How much should I budget for education loan repayment including moratorium costs?

Budget for total cost being 2x to 2.5x the original loan amount. A Rs 20 lakh loan with full moratorium capitalization and 15-year repayment at 11% has a total payout of Rs 42-45 lakh. A Rs 30 lakh loan becomes Rs 60-70 lakh. If you pay moratorium interest, total cost drops to 1.7-1.9x. If you also negotiate a lower rate, total cost drops to 1.5-1.7x. Your post-graduation salary must be able to support the EMI — financial planners recommend EMI should not exceed 15-20% of monthly take-home pay.

11

Is HDFC Credila's longer moratorium period actually beneficial?

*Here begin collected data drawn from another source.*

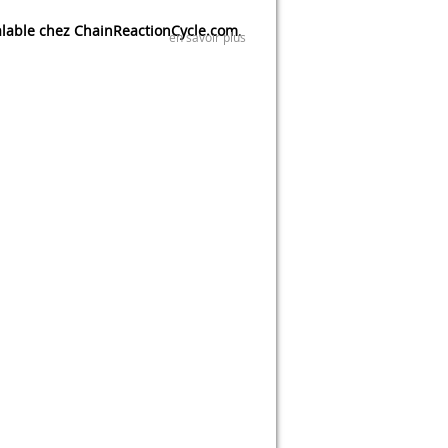
lable chez ChainReactionCycle.com
.
en savoir plus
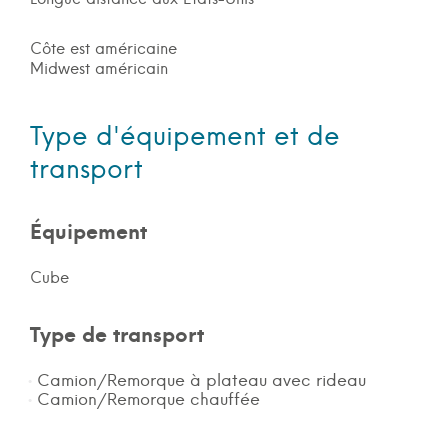
Côte est américaine
Midwest américain
Type d'équipement et de
transport
Équipement
Cube
Type de transport
Camion/Remorque à plateau avec rideau
Camion/Remorque chauffée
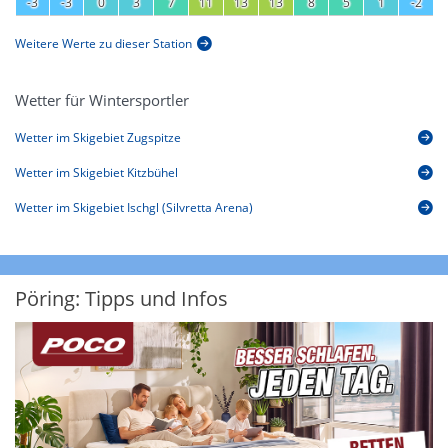
-3
-3
0
3
7
11
13
13
8
5
1
-2
Weitere Werte zu dieser Station
Wetter für Wintersportler
Wetter im Skigebiet Zugspitze
Wetter im Skigebiet Kitzbühel
Wetter im Skigebiet Ischgl (Silvretta Arena)
Pöring: Tipps und Infos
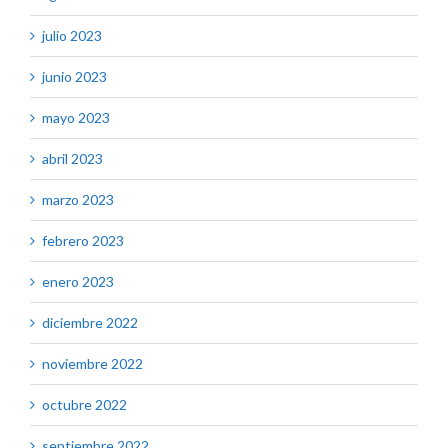
julio 2023
junio 2023
mayo 2023
abril 2023
marzo 2023
febrero 2023
enero 2023
diciembre 2022
noviembre 2022
octubre 2022
septiembre 2022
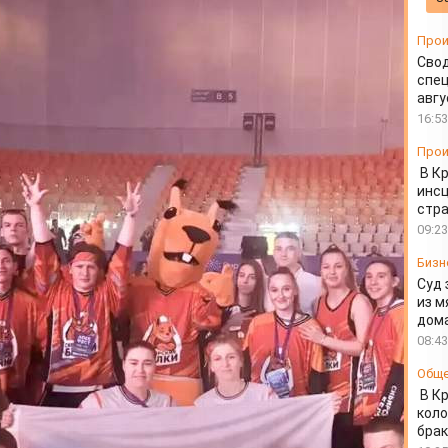
 спорта
Прои
Свод
спец
авгу
16:53
Прои
В К
инс
стр
09:23
Бизн
Суд 
из м
дом
08:43
Общ
В К
коло
бра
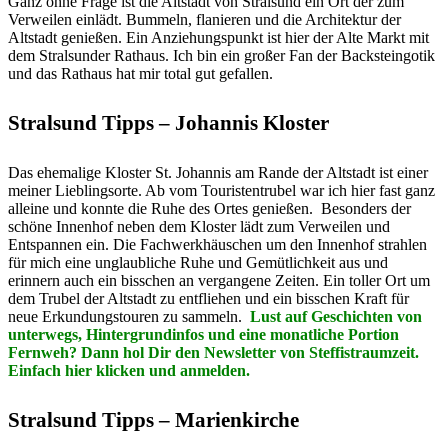
Ganz ohne Frage ist die Altstadt von Stralsund ein Ort der zum
Verweilen einlädt. Bummeln, flanieren und die Architektur der
Altstadt genießen. Ein Anziehungspunkt ist hier der Alte Markt mit
dem Stralsunder Rathaus. Ich bin ein großer Fan der Backsteingotik
und das Rathaus hat mir total gut gefallen.
Stralsund Tipps – Johannis Kloster
Das ehemalige Kloster St. Johannis am Rande der Altstadt ist einer
meiner Lieblingsorte. Ab vom Touristentrubel war ich hier fast ganz
alleine und konnte die Ruhe des Ortes genießen.
Besonders der
schöne Innenhof neben dem Kloster lädt zum Verweilen und
Entspannen ein. Die Fachwerkhäuschen um den Innenhof strahlen
für mich eine unglaubliche Ruhe und Gemütlichkeit aus und
erinnern auch ein bisschen an vergangene Zeiten. Ein toller Ort um
dem Trubel der Altstadt zu entfliehen und ein bisschen Kraft für
neue Erkundungstouren zu sammeln.
Lust auf Geschichten von
unterwegs, Hintergrundinfos und eine monatliche Portion
Fernweh? Dann hol Dir den Newsletter von Steffistraumzeit.
Einfach hier klicken und anmelden.
Stralsund Tipps – Marienkirche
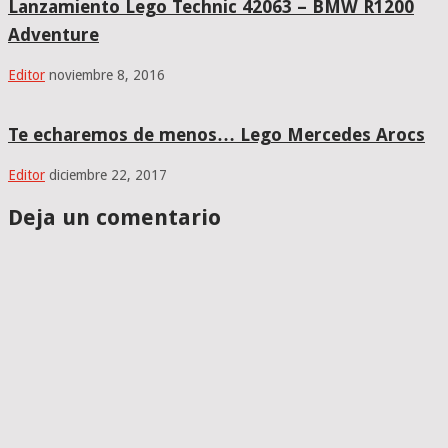
Lanzamiento Lego Technic 42063 – BMW R1200
Adventure
Editor
noviembre 8, 2016
Te echaremos de menos… Lego Mercedes Arocs
Editor
diciembre 22, 2017
Deja un comentario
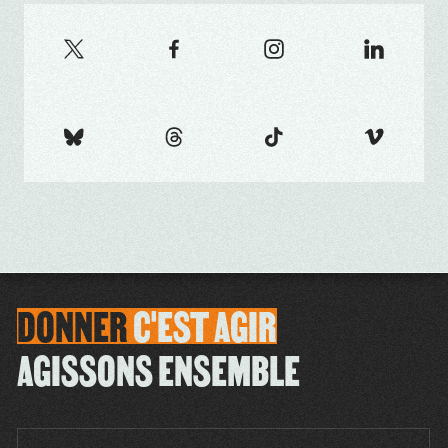
DONNER
C'EST
AGIR
AGISSONS ENSEMBLE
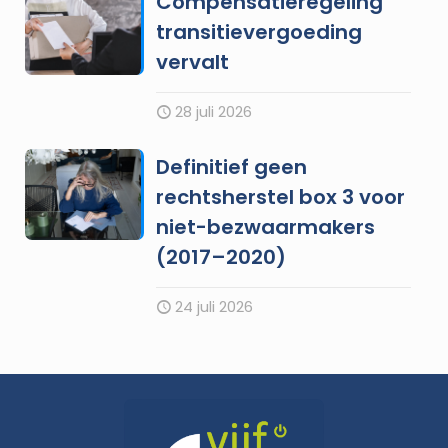
Compensatieregeling
transitievergoeding
vervalt
28 juli 2026
Definitief geen
rechtsherstel box 3 voor
niet-bezwaarmakers
(2017–2020)
24 juli 2026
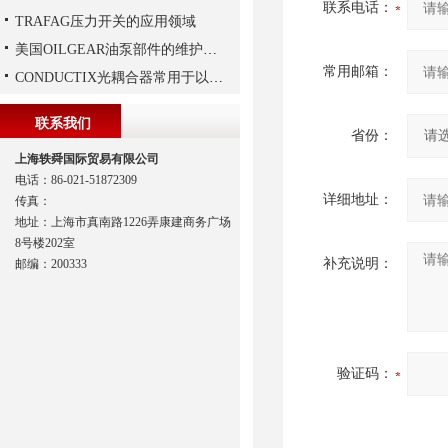
联系电话：
TRAFAG压力开关的应用领域
美国OILGEAR油泵部件的维护和修理
常用邮箱：
CONDUCTIX光耦合器常用于以下领域当中
联系我们
省份：
上海轶舜国际贸易有限公司
电话：86-021-51872309
详细地址：
传真：
地址：上海市真南路1226弄康建商务广场
8号楼202室
补充说明：
邮编：200333
验证码：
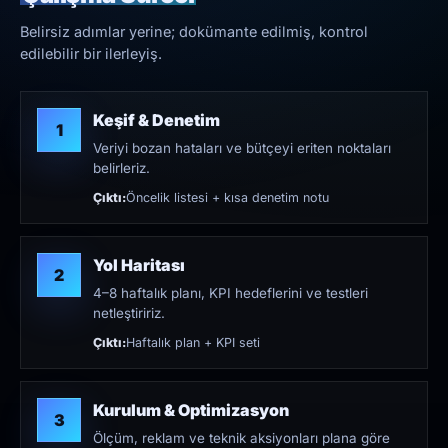
Belirsiz adımlar yerine; dokümante edilmiş, kontrol
edilebilir bir ilerleyiş.
Keşif & Denetim
1
Veriyi bozan hataları ve bütçeyi eriten noktaları
belirleriz.
Çıktı:
Öncelik listesi + kısa denetim notu
Yol Haritası
2
4–8 haftalık planı, KPI hedeflerini ve testleri
netleştiririz.
Çıktı:
Haftalık plan + KPI seti
Kurulum & Optimizasyon
3
Ölçüm, reklam ve teknik aksiyonları plana göre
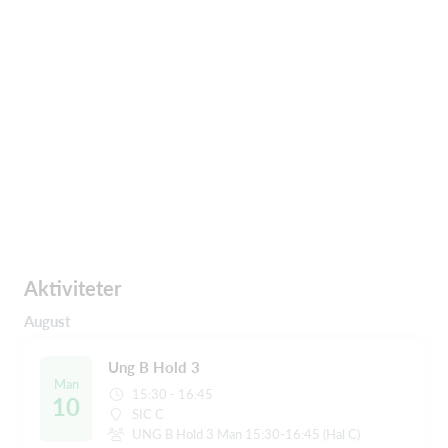
Aktiviteter
August
Ung B Hold 3
Man
15:30 - 16:45
10
SIC C
UNG B Hold 3 Man 15:30-16:45 (Hal C)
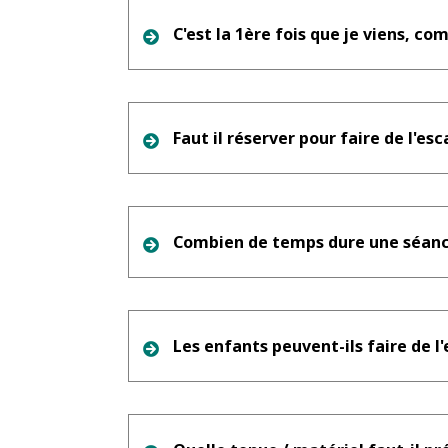
C'est la 1ère fois que je viens, c
Faut il réserver pour faire de l'esc
Combien de temps dure une séanc
Les enfants peuvent-ils faire de l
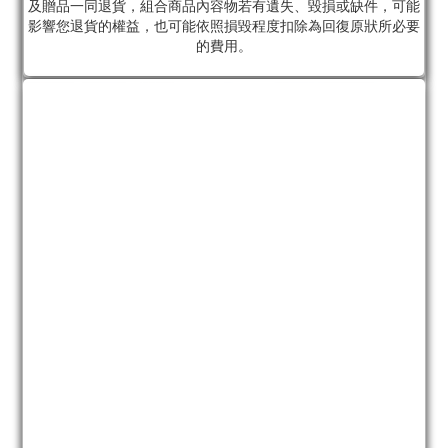
及贈品一同退貨，組合商品內容物若有遺失、毀損或缺件，可能
影響您退貨的權益，也可能依照損毀程度扣除為回復原狀所必要
的費用。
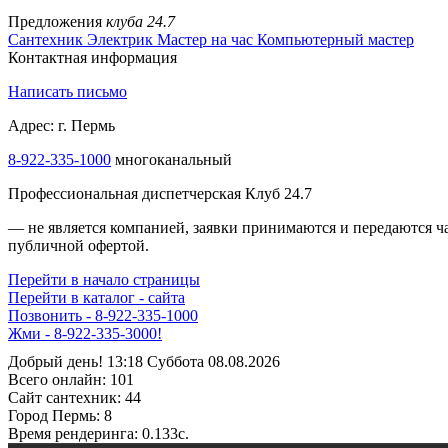
Предложения
клуба 24.7
Сантехник
Электрик
Мастер на час
Компьютерный мастер
Контактная информация
Написать письмо
Адрес: г. Пермь
8-922-335-1000
многоканальный
Профессиональная диспетчерская Клуб 24.7
— не является компанией, заявки принимаются и передаются 
публичной офертой.
Перейти в начало страницы
Перейти в каталог - сайта
Позвонить - 8-922-335-1000
Жми - 8-922-335-3000!
Добрый день! 13:18 Суббота 08.08.2026
Всего онлайн:
101
Сайт cантехник:
44
Город Пермь:
8
Время рендеринга:
0.133c.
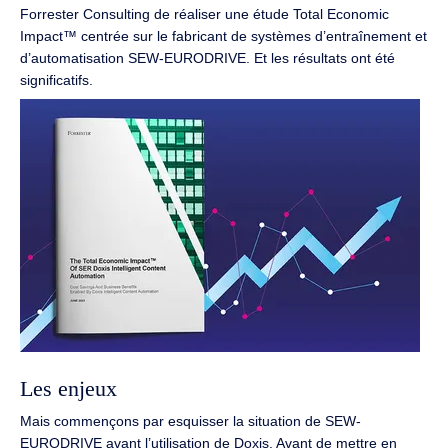
Forrester Consulting de réaliser une étude Total Economic
Impact™ centrée sur le fabricant de systèmes d’entraînement et
d’automatisation SEW-EURODRIVE. Et les résultats ont été
significatifs.
Les enjeux
Mais commençons par esquisser la situation de SEW-
EURODRIVE avant l’utilisation de Doxis. Avant de mettre en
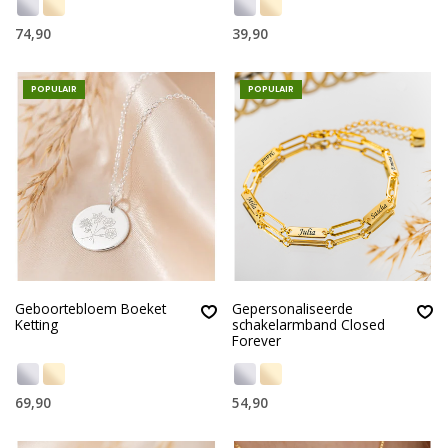
74,90
39,90
POPULAIR
POPULAIR
Geboortebloem Boeket
Gepersonaliseerde
Ketting
schakelarmband Closed
Forever
69,90
54,90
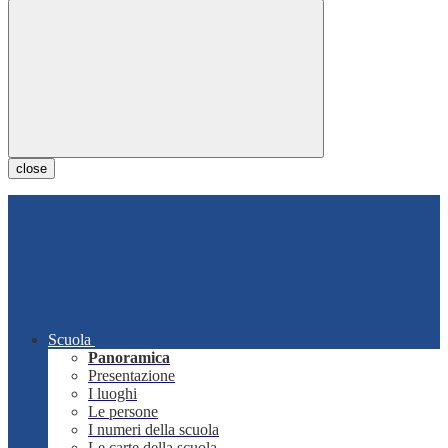
close
Scuola
Panoramica
Presentazione
I luoghi
Le persone
I numeri della scuola
Le carte della scuola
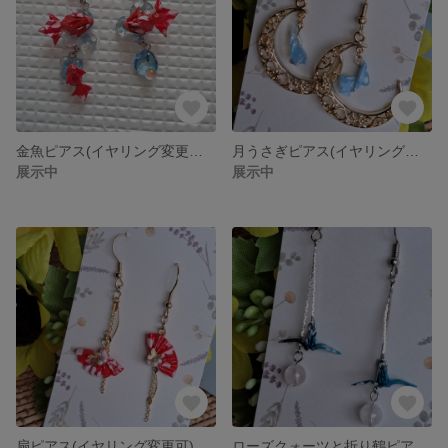
金魚ピアス(イヤリング変更可) No.27
月うさぎピアス(イヤリング変更可) No.26
展示中
展示中
扇ピアス(イヤリング変更可) No.25
ローズクォーツと折り鶴ピアス(イヤリング変更可) No.24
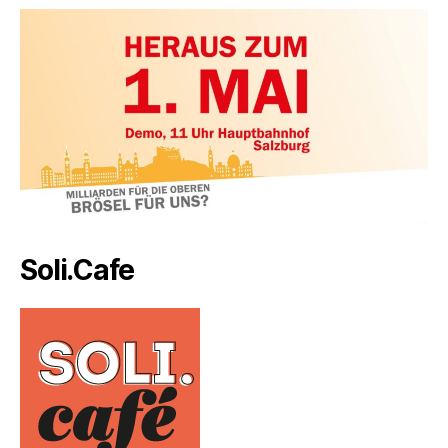
Soli.Cafe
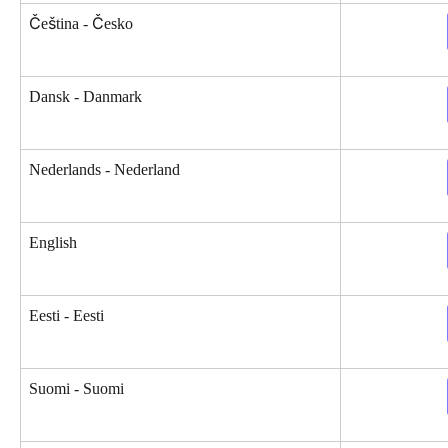
Čeština - Česko
Dansk - Danmark
Nederlands - Nederland
English
Eesti - Eesti
Suomi - Suomi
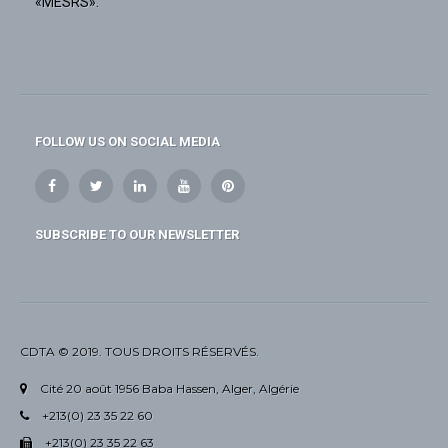
«MESRS».
FOLLOW US ON SOCIAL MEDIA
SUBSCRIBE TO OUR NEWSLETTER
CDTA © 2019. TOUS DROITS RÉSERVÉS.
Cité 20 août 1956 Baba Hassen, Alger, Algérie
+213(0) 23 35 22 60
+213(0) 23 35 22 63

Credila offers course duration plus 12 months — the longest moratorium in the market. This gives more breathing room to find a job and settle in. However, at Credila's interest rates (9.95-13%), each extra month of moratorium adds Rs 8,300-10,800 per lakh of loan to your capitalized interest. The 12-month grace period instead of 6 months adds Rs 49,800-64,800 per lakh. On a Rs 30 lakh loan at 11%, the extra 6 months of Credila's moratorium versus a 6-month PSU grace period capitalizes an additional Rs 1.65 lakh. The longer moratorium is beneficial only if you use the time to earn and pay off interest.

Disclaimer: This information is for educational purposes only and does not constitute financial advice. Education loan interest rates, eligibility criteria, and government subsidy schemes change periodically. Always verify current terms with your bank or NBFC and check the Vidyalakshmi portal for government scheme updates before applying.